Sunday 7 August 2011

'Political Correctness Gone Mad' - gone mad


 Last week, the editor of Spiked Magazine and Telegraph contributor Brendan O’Neill gave a speech on the tyranny of political correctness, subsequently published on Spiked here.
The title and conclusion of the piece seems to be that political correctness is not something enforced by the elites but something internal. However, this thesis doesn’t last very long, as argues that ‘the new elites clamp down on and closely govern what were previously considered to be normal interactions’.
This swivelling confusion aside, O’Neill argued that the rise of PC is down to the ‘internal moral rot amongst more traditional sections of society’, highlighting how 15 years ago the Girl Guides (apparently ‘suddenly’) rewrote their constitution.
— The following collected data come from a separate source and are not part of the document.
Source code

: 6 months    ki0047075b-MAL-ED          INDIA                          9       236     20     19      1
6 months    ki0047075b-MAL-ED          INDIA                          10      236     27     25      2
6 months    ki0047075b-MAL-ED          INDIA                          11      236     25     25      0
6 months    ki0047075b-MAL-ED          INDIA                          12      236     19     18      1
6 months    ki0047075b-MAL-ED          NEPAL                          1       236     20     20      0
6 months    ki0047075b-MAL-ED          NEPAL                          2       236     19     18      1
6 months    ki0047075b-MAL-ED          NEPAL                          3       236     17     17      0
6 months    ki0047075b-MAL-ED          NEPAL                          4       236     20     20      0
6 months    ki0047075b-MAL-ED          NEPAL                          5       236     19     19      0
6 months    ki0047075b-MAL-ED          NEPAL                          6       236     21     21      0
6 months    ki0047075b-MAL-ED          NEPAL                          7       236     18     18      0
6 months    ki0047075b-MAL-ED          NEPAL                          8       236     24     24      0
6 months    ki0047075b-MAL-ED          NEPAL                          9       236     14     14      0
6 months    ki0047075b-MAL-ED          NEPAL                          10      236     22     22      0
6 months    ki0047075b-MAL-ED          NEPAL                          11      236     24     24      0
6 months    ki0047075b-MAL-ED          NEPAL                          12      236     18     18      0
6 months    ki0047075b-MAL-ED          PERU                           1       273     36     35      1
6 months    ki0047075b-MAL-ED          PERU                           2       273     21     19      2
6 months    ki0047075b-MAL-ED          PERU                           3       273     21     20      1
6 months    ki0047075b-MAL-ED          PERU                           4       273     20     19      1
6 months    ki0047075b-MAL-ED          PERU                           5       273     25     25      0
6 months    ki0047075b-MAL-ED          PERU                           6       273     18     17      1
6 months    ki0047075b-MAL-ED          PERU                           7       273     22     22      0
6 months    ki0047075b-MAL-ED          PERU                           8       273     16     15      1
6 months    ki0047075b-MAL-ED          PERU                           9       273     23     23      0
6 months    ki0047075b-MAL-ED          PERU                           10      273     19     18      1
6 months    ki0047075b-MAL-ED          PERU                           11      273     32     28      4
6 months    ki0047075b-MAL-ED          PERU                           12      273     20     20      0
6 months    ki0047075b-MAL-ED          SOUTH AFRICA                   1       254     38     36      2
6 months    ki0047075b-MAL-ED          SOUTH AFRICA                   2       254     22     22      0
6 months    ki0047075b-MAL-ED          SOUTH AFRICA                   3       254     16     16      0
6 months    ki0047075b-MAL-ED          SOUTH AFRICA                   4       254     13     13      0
Girl Guides no longer promised to respect their ‘duty to God’, but instead to ‘love my God’ and the oath of loyalty to the Queen was removed. Changes caused because ‘in our relativistic times, when both Truth and Christianity are no longer untarnished values, there are many gods’.
For those who don’t know O’Neill, or Spiked, it might be worth pointing out here that he and his magazine are passionate republicans, and the general ‘shtick’ of the magazine is to oppose the prevailing consensus, or as Nick Cohen put it, ‘the willingness to fill space and generate controversy by saying the opposite of what everyone else is saying just because everyone else is saying it – an affectation most people get over around puberty.’
Even if you don’t agree with Cohen criticism, to lament the loss of monarchism and homogenous thought which being contrarian republicans is gloriously inconsistent. Later on, O’Neill does concede that this weakening ‘did not have to be a bad thing’, provided that it was replaced by a ‘more progressive, human-centred moral outlook’. Quite what this outlook should be is unsaid, but I’m guessing it’s the type of agenda that Spike’s advocates. It's fair enough to call for such an agenda, but to complain about the tyranny of PC because the Girl Guides added the word ‘my’ fifteen years ago, whilst then calling for the Girl Guides to reground itself on entirely new philosophy amenable to the good people of spiked magazine is chutzpah indeed.
Given the scale of PC tyranny that worries O’Neill however, it’s worth looking at the specific examples he cites as to its domination.
He highlights how teachers are no longer allowed to use the word blackboard; a five second Google search however, would show that this ‘story’ was nothing but a media fabrication.
He refers to a case of ‘a book of children’s ditties refashioned the old classic ‘What shall we do with the drunken sailor?’, replacing ‘drunken sailor’ with ‘grumpy pirate’. The old song said ‘Stick him in a bag and beat him senseless’; the new one says ‘Tickle him till he starts to giggle’. O’Neill rhetorically askes, ‘What kind of society takes such an Orwellian, Ministry of Truth approach?. What indeed.
Again, a five second google search would have taken him to a BBC article where the authors explicitly state that the changes had "absolutely nothing to do with political correctness." Furthermore, "the shift from drunken sailor to "grumpy pirate" was to make the rhyme fit a pirate theme, rather than censorship” and that "The inclusion of action lyrics like 'wiggle' and 'tickle' offer parents and small children an opportunity to interact, have fun and enjoy acting out the rhyme together."
The worst excesses of PC tyranny therefore is the Girl Guides introducing the word ‘my’ into a sentence fifteen years ago, and two claims which are demonstrably bogus. When people have to base their arguments on such flimsy  grounds, it’s no wonder that they eventually collapse

Most articles of the ‘political correctness gone mad’ type are based on entirely distorted or just simply fabricated, and O'Neill follows in that dishonorable tradition. PC critics frequently cry out that nowadays ‘you can’t say this, you can’t say that’. In truth, they’re perfectly free to say whatever they like (obtuse libel laws aside). What infuriates them is the speech of others who criticise them for calling people faggots, pakis and niggers. They want the freedom to criticise without being criticised in turn. 
In fairness, O’Neill is close to being right on the point that PC is overwhelmingly internally generated rather than externally controlled (that is, when he doesn’t make the opposite point in the same piece), though this is caused more by an atmosphere – essentially media fabricated – that PC controls everything. It’s this that causes the few entirely ludicrous but actually true cases of ‘political correctness gone mad’ which appear in the media – almost none of which are caused by pressure ‘on high’. It’s this febrile atmosphere also which contributes towards some idiots becoming so enraged by political correctness as to take literally invocations such as O’Neill’s, to ‘pull your socks up and get your guns out.’
Contrary to their comforting delusions, criticising political correctness isn’t brave, dangerous or a sure path to social martyrdom. It’s routine, usually boorish, and so conventional that any myth can be invented in its name and it will be swallowed whole, to be endlessly regurgitated ad nauseum in the media and pseudo-critical web alike.